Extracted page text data
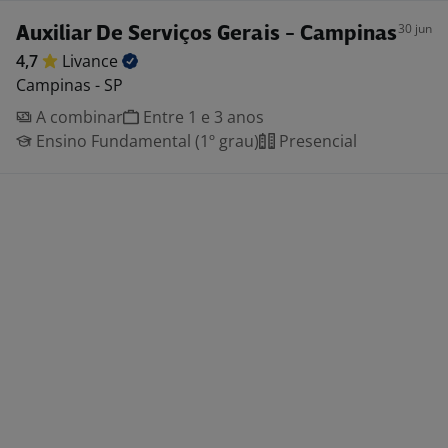
30 jun
Auxiliar De Serviços Gerais - Campinas
4,7
Livance
Campinas - SP
A combinar
Entre 1 e 3 anos
Ensino Fundamental (1º grau)
Presencial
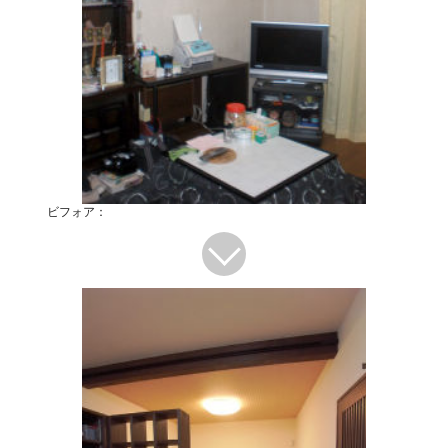
ビフォア：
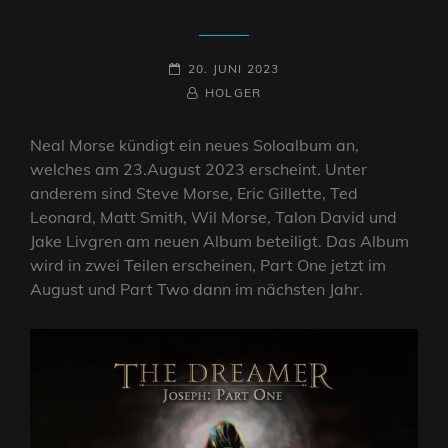
POSTED-
20. JUNI 2023
ON
BY
BYLINE
HOLGER
LINE
Neal Morse kündigt ein neues Soloalbum an,
welches am 23.August 2023 erscheint. Unter
anderem sind Steve Morse, Eric Gillette, Ted
Leonard, Matt Smith, Wil Morse, Talon David und
Jake Livgren am neuen Album beteiligt. Das Album
wird in zwei Teilen erscheinen, Part One jetzt im
August und Part Two dann im nächsten Jahr.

- [Problem] Locate the word "Campinas" in the records and collect each line it appears in.

- [Solution for this task]
Auxiliar De Serviços Gerais - Campinas
Campinas - SP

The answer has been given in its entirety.